The output should be every line below that includes the word "pixel".

::::::::::

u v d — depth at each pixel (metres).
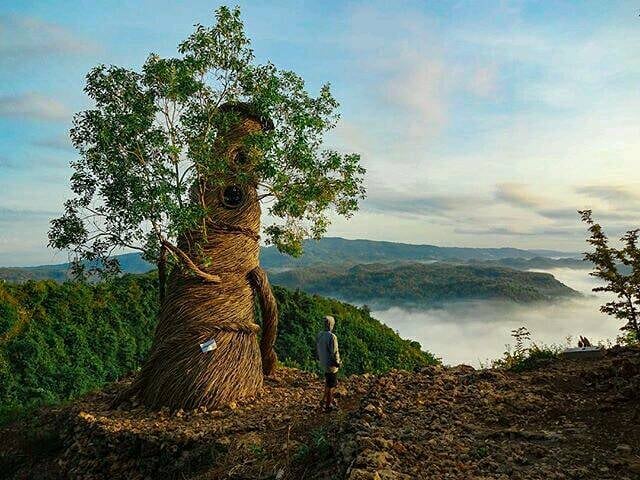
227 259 13.86
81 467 10.56
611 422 6.90
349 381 13.45
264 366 15.27
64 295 36.12
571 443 6.38
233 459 8.41
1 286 34.12
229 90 13.77
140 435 10.48
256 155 13.91
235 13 13.19
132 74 13.01
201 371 12.48
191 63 12.77
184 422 11.27
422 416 7.90
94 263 13.16
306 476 6.73
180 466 9.37
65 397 28.73
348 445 6.52
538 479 5.41
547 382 9.14
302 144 13.34
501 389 9.08
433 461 5.98
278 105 13.86
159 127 12.60
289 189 13.89
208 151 12.78
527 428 7.11
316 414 10.02
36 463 11.54
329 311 53.47
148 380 12.93
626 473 5.44
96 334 35.28
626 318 9.23
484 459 6.01
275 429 9.66
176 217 11.59
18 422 14.08
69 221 12.55
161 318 13.50
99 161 12.27
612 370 8.80
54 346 32.06
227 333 13.13
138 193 11.80
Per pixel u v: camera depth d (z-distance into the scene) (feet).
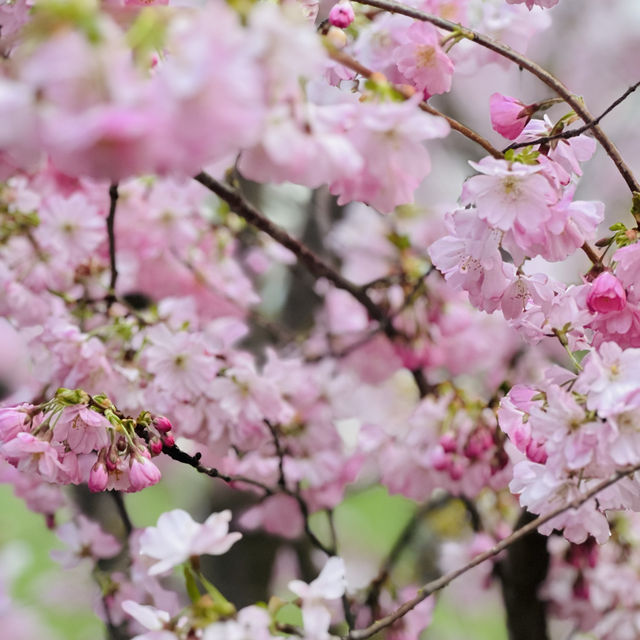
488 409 6.47
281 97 5.42
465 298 6.74
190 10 5.36
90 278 6.60
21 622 9.29
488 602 8.29
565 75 10.27
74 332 6.28
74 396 5.90
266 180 5.50
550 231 5.82
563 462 5.81
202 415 6.34
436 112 5.82
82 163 5.28
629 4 10.18
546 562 6.66
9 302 6.49
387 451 6.65
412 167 5.61
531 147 5.88
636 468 5.75
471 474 6.54
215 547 5.75
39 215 6.47
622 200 9.39
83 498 7.08
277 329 6.92
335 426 6.70
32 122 5.32
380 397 7.11
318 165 5.50
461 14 6.21
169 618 5.76
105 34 5.29
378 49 6.08
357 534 10.56
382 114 5.57
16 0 5.79
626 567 6.66
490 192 5.78
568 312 5.91
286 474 6.61
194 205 6.79
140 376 6.31
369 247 7.11
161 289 6.82
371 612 6.62
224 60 5.29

::::::::::

Response
u v d — depth at each pixel (metres).
Per pixel u v: camera depth d (z-distance into the scene) (feet).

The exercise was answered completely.